Either your mom needs to stop making spagetti or we need to lay off the anal. I cant tell you how much im in pain.
Spagetti cuz im not giving up the other one.
you gave the police officer your chanel wallet and said 'just keep it the i.d. is fake too'.
You'd think if the campus holds 28,000 undergrad I wouldn't run into three people I've hooked up with in one day
my liver gets a handicap on account of the whole being diseased thing
Cops busted the party. A kid dressed as a dinosaur tried to crawl out the bathroom window but his tail got stuck. It took 3 cops to pry him out.
This is my first time seeing you since your lesbian experience. SO EXCITED!
all law school has taught me so far is how to fart quietly during lectures and how to out-argue the ice cream guy when he screws me out of extra toppings.
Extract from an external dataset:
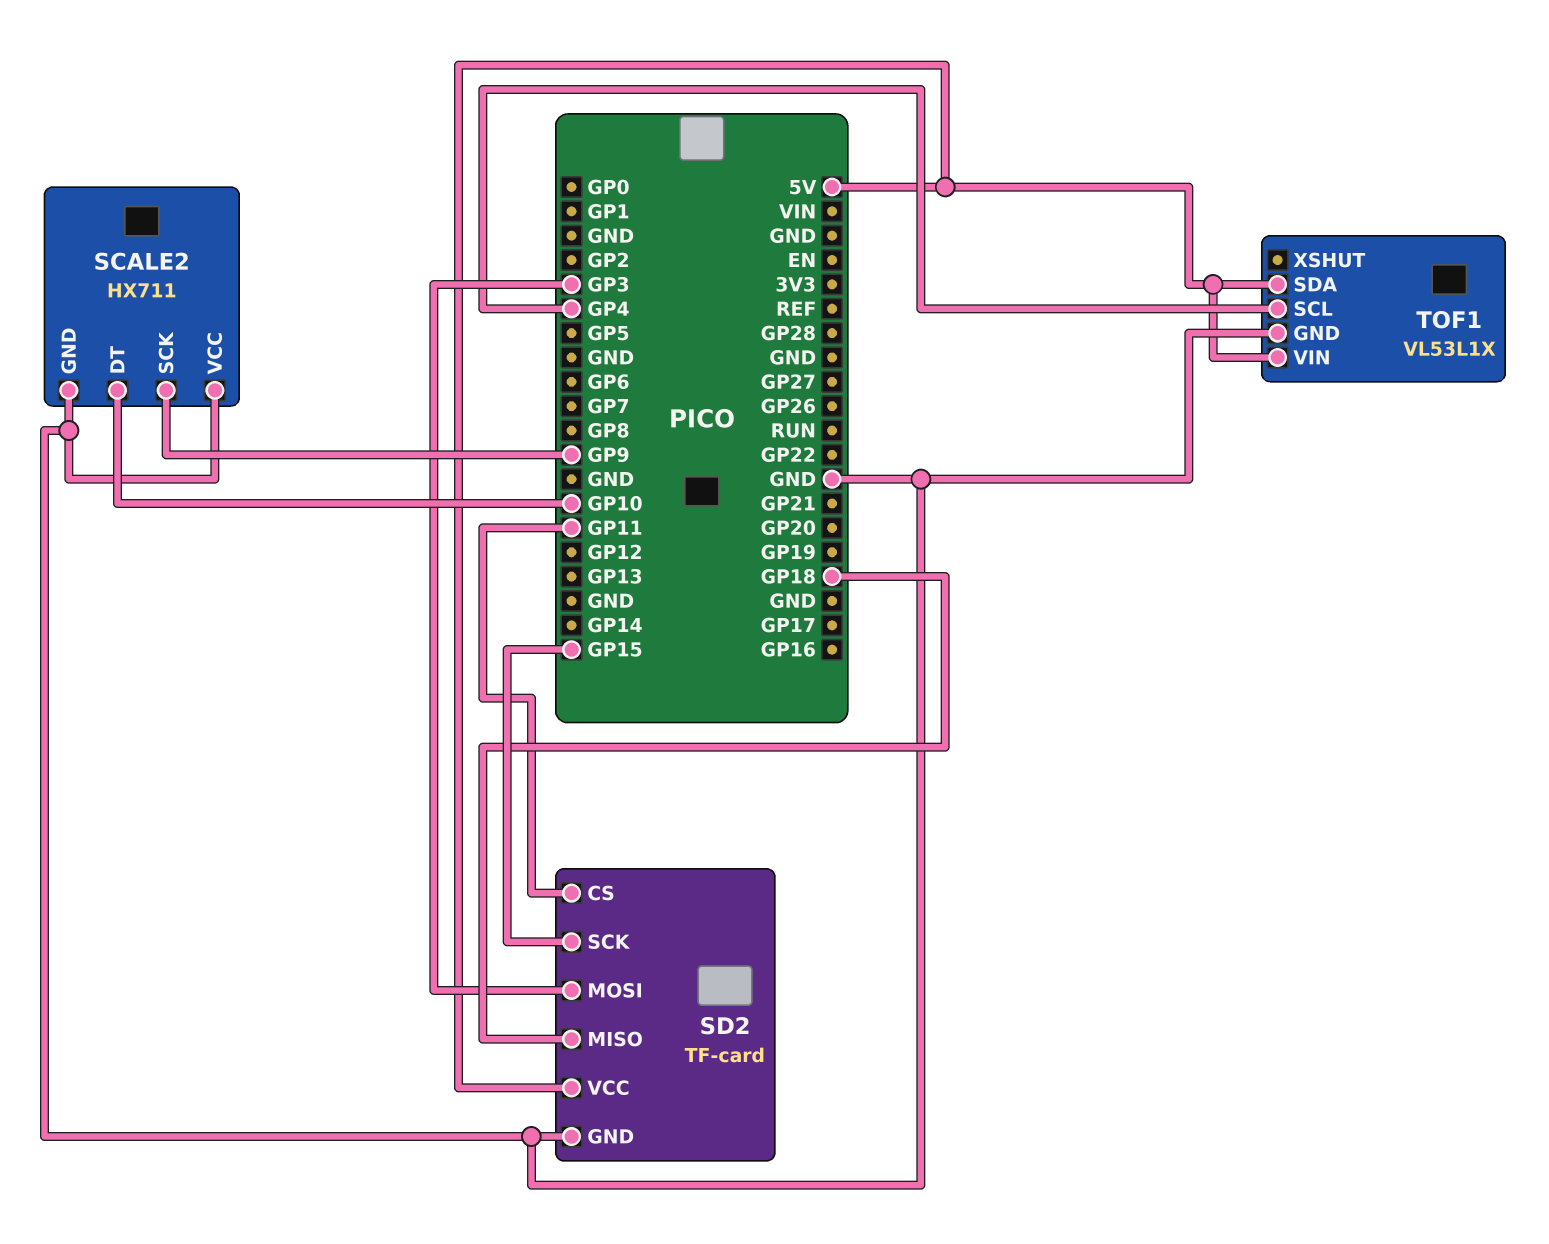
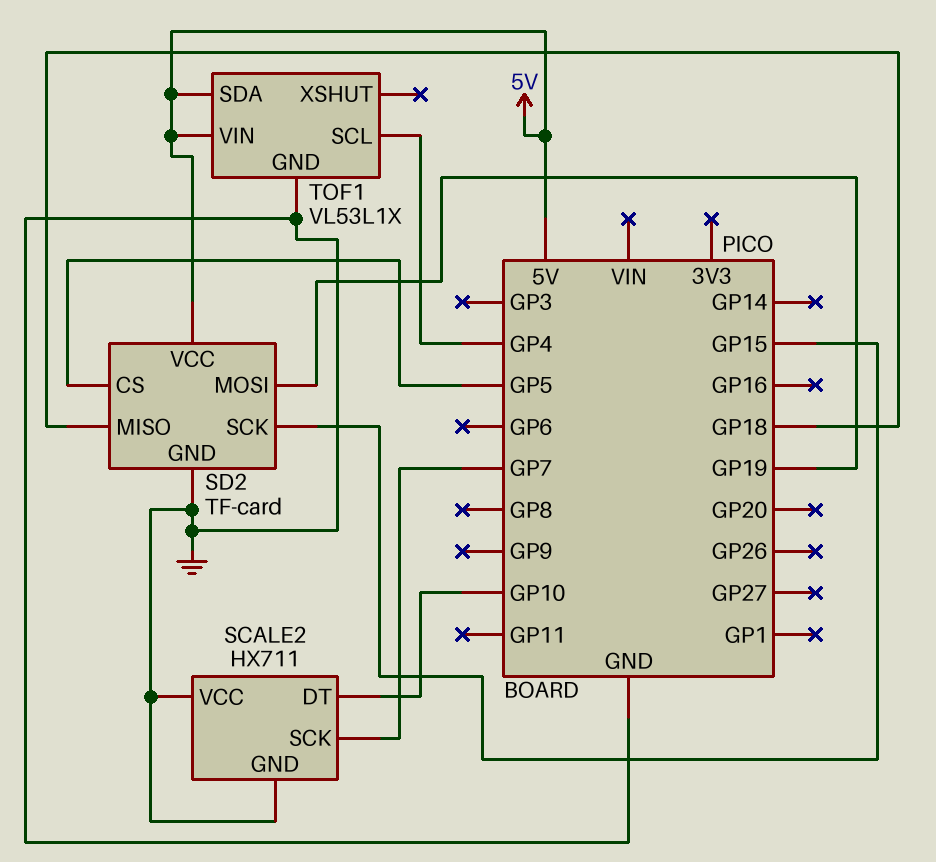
SCALE2 pin SCK: GP9 -> GP7
SD2 pin CS: GP11 -> GP5
SD2 pin MOSI: GP3 -> GP19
i'm scootering my little heart out so i'm not late for a weed pickup. this is the meaning of adolescence
Buying her a drink is like giving a seagull a French fry, all you're gonna do is get annoyed and shit on
Today in French class my teacher was singing "what does the fox say" so i started answering in similar satanic ritual noises
Woke up and took my pants off only to realize that I was wearing my shirt from last night as my underwear
He sends me pictures of his dogs and I send him my tits, it's a win win situation
Fucking adderall I just talked at the security guard for 90 minutes
I gave her two orgasms and then we laid there and she ate jelly beans out of my belly button...that girls a keeper
Masturbated while waiting for my face mask to dry, so it was a productive night.